◆ ACTION ITEM
Restate all the data word for word and omit the pictures.

[Records from a data source]
☆ ☆ ☆ ☆ ☆
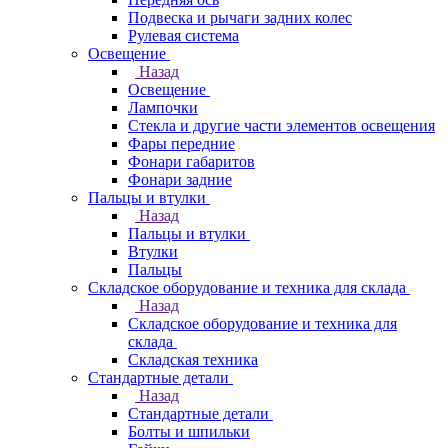
Подвеска и рычаги задних колес
Рулевая система
Освещение
Назад
Освещение
Лампочки
Стекла и другие части элементов освещения
Фары передние
Фонари габаритов
Фонари задние
Пальцы и втулки
Назад
Пальцы и втулки
Втулки
Пальцы
Складское оборудование и техника для склада
Назад
Складское оборудование и техника для
склада
Складская техника
Стандартные детали
Назад
Стандартные детали
Болты и шпильки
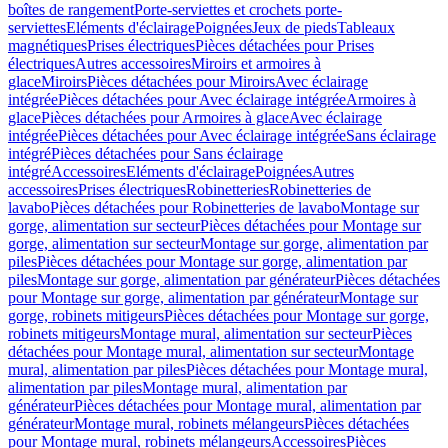
boîtes de rangement
Porte-serviettes et crochets porte-
serviettes
Eléments d'éclairage
Poignées
Jeux de pieds
Tableaux
magnétiques
Prises électriques
Pièces détachées pour Prises
électriques
Autres accessoires
Miroirs et armoires à
glace
Miroirs
Pièces détachées pour Miroirs
Avec éclairage
intégrée
Pièces détachées pour Avec éclairage intégrée
Armoires à
glace
Pièces détachées pour Armoires à glace
Avec éclairage
intégrée
Pièces détachées pour Avec éclairage intégrée
Sans éclairage
intégré
Pièces détachées pour Sans éclairage
intégré
Accessoires
Eléments d'éclairage
Poignées
Autres
accessoires
Prises électriques
Robinetteries
Robinetteries de
lavabo
Pièces détachées pour Robinetteries de lavabo
Montage sur
gorge, alimentation sur secteur
Pièces détachées pour Montage sur
gorge, alimentation sur secteur
Montage sur gorge, alimentation par
piles
Pièces détachées pour Montage sur gorge, alimentation par
piles
Montage sur gorge, alimentation par générateur
Pièces détachées
pour Montage sur gorge, alimentation par générateur
Montage sur
gorge, robinets mitigeurs
Pièces détachées pour Montage sur gorge,
robinets mitigeurs
Montage mural, alimentation sur secteur
Pièces
détachées pour Montage mural, alimentation sur secteur
Montage
mural, alimentation par piles
Pièces détachées pour Montage mural,
alimentation par piles
Montage mural, alimentation par
générateur
Pièces détachées pour Montage mural, alimentation par
générateur
Montage mural, robinets mélangeurs
Pièces détachées
pour Montage mural, robinets mélangeurs
Accessoires
Pièces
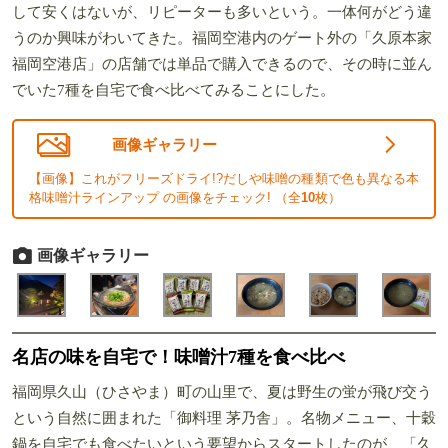
して安くはないが、リピーターも多いという。一体何がどう違
うのか興味がわいてきた。福岡空港内のゲート外の「久原本家
福岡空港店」の店舗では単品で購入できるので、その時に並ん
でいた7種を自宅で食べ比べてみることにした。
画像ギャラリー
【画像】これがフリーズドライ!?だしや味噌の種類で色も異なる本
格味噌汁ラインアップ の画像をチェック! （全
10
枚）
画像ギャラリー
名店の味を自宅で！味噌汁7種を食べ比べ
福岡県久山（ひさやま）町の山里で、夏は野生の蛍が飛び交う
という自然に囲まれた「御料理 茅乃舎」。名物メニュー、十穀
鍋を自宅でも食べたいという要望からスタートしたのが、「久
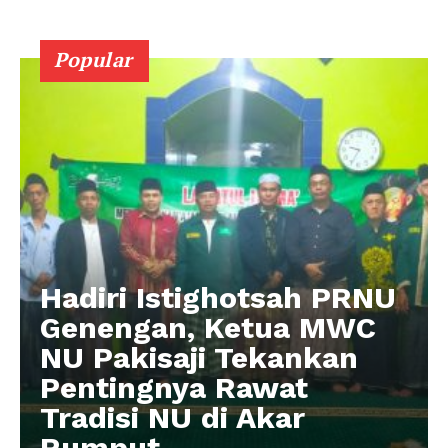
Popular
Hadiri Istighotsah PRNU
Genengan, Ketua MWC
NU Pakisaji Tekankan
Pentingnya Rawat
Tradisi NU di Akar
Rumput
☆ ☆ ☆ ☆ ☆
◆ RESULT OF THIS EXERCISE
Подвеска и рычаги задних колес
Рулевая система
Освещение
Назад
Освещение
Лампочки
Стекла и другие части элементов освещения
Фары передние
Фонари габаритов
Фонари задние
Пальцы и втулки
Назад
Пальцы и втулки
Втулки
Пальцы
Складское оборудование и техника для склада
Назад
Складское оборудование и техника для
склада
Складская техника
Стандартные детали
Назад
Стандартные детали
Болты и шпильки
boîtes de rangement
Porte-serviettes et crochets porte-
serviettes
Eléments d'éclairage
Poignées
Jeux de pieds
Tableaux
magnétiques
Prises électriques
Pièces détachées pour Prises
électriques
Autres accessoires
Miroirs et armoires à
glace
Miroirs
Pièces détachées pour Miroirs
Avec éclairage
intégrée
Pièces détachées pour Avec éclairage intégrée
Armoires à
glace
Pièces détachées pour Armoires à glace
Avec éclairage
intégrée
Pièces détachées pour Avec éclairage intégrée
Sans éclairage
intégré
Pièces détachées pour Sans éclairage
intégré
Accessoires
Eléments d'éclairage
Poignées
Autres
accessoires
Prises électriques
Robinetteries
Robinetteries de
lavabo
Pièces détachées pour Robinetteries de lavabo
Montage sur
gorge, alimentation sur secteur
Pièces détachées pour Montage sur
gorge, alimentation sur secteur
Montage sur gorge, alimentation par
piles
Pièces détachées pour Montage sur gorge, alimentation par
piles
Montage sur gorge, alimentation par générateur
Pièces détachées
pour Montage sur gorge, alimentation par générateur
Montage sur
gorge, robinets mitigeurs
Pièces détachées pour Montage sur gorge,
robinets mitigeurs
Montage mural, alimentation sur secteur
Pièces
détachées pour Montage mural, alimentation sur secteur
Montage
mural, alimentation par piles
Pièces détachées pour Montage mural,
alimentation par piles
Montage mural, alimentation par
générateur
Pièces détachées pour Montage mural, alimentation par
générateur
Montage mural, robinets mélangeurs
Pièces détachées
pour Montage mural, robinets mélangeurs
Accessoires
Pièces
して安くはないが、リピーターも多いという。一体何がどう違
うのか興味がわいてきた。福岡空港内のゲート外の「久原本家
福岡空港店」の店舗では単品で購入できるので、その時に並ん
でいた7種を自宅で食べ比べてみることにした。
画像ギャラリー
【画像】これがフリーズドライ!?だしや味噌の種類で色も異なる本
格味噌汁ラインアップ の画像をチェック! （全
10
枚）
画像ギャラリー
名店の味を自宅で！味噌汁7種を食べ比べ
福岡県久山（ひさやま）町の山里で、夏は野生の蛍が飛び交う
という自然に囲まれた「御料理 茅乃舎」。名物メニュー、十穀
鍋を自宅でも食べたいという要望からスタートしたのが、「久
Popular
Hadiri Istighotsah PRNU
Genengan, Ketua MWC
NU Pakisaji Tekankan
Pentingnya Rawat
Tradisi NU di Akar
Rumput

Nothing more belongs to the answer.